As discussed in Section 3.5 and in our previous work, structural topology characteristics such as spectrum, betweenness, distance distribution, assortativity, clustering, are related to the robustness of the topology, defined in terms of minimal number of links or nodes that must be removed in order to fragment a network. Our dK-series approach introduces a basis that unifies all these metrics-as well as any new metrics-into a single series of metrics. The dK-series method allows for evaluation of the robustness of a given topology without having to compute all these metrics - good news since computation of some of them can be prohibitively hard. Instead, we can limit computations to appropriate dK-distributions and as soon as they match the dK-distribution of some point-of-reference topology whose robustness properties are already known, we can rely on the dK-randomness theory to conclude that robustness properties of the given topology are approximately the same.
AS+router-level quasi-duality (step 1d).
The input to step 1d is scamper (traceroute) data processed at steps 1b and 1c to derive router- and AS-level topologies. We thus have information on:
1. number n(k) of routers of degree k;
2. number n(k,k¢) of router-links connecting routers of degrees k and k¢;
3. number N(K) of ASes of degree K;
4. number N(K,K¢) of AS-links connecting ASes of degrees K and K¢;
5. number N(K,K¢;k) of AS-links connecting ASes of degrees K and K¢, and going through a router of degree k;
6. number n(k,k¢;K) of router-links connecting routers of degrees k and k¢, and addressed from IP address space advertised by an AS of degree K;
Statistics (1 and 2), and (3 and 4) are simply the 1K- and 2K-distributions of the router- and AS- level topologies, correspondingly. The last two statistics are forms of dK-distributions extended for dual graphs as they describe correlations between AS- and router-level degrees. Informally, they glue together the AS- and router-level views of the Internet topology. We use them in combination with other methods mentioned in Section 3.4 to construct the dual AS+router-level topologies.
Geolocations and latencies (step 2b and 2c).
One type of correlation in topologies annotated with geolocations and latencies is between geographic distance and inferred latencies of links. Drastic anti-correlation between two statistics indicates problems with either geolocation mappings, or latency inferences, or both. We can use this type of correlation as a cross-validation tool to verify our inferences (cf. Section 3.7).

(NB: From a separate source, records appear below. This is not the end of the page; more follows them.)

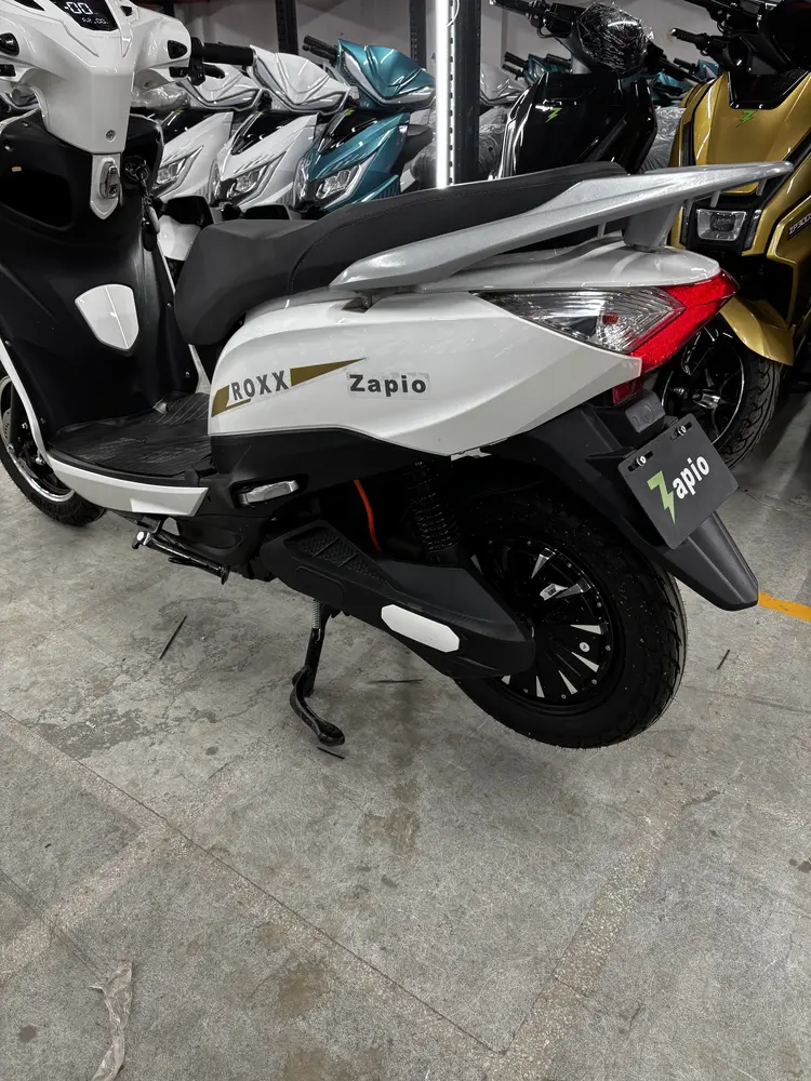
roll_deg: -0.1
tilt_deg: -28.3
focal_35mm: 26
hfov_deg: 53.1
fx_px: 812
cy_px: 540
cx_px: 406
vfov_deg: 67.3
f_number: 1.6
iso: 100
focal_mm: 5.96
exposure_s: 1/50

3.9 Visualizations, step 2d

For visualization of our topology data, we will initially experiment with Walrus, a CAIDA tool for interactively visualizing large directed graphs in three-dimensional space. Walrus can display graphs containing over a million nodes, but visual clutter, occlusion, and other factors diminish its effectiveness as the number and degree of nodes increases. In practice Walrus is best suited to visualizing moderately sized (up to a few hundred thousand nodes) graphs that are nearly trees. We will modify walrus to meet the needs of this project or investigate other tools for network visualization of large small-world graphs. Van Ham, now at IBM, has expressed interest in collaborating with CAIDA on large network visualization.

Figure 1: Walrus visualization of median RTTs from skitter measurements.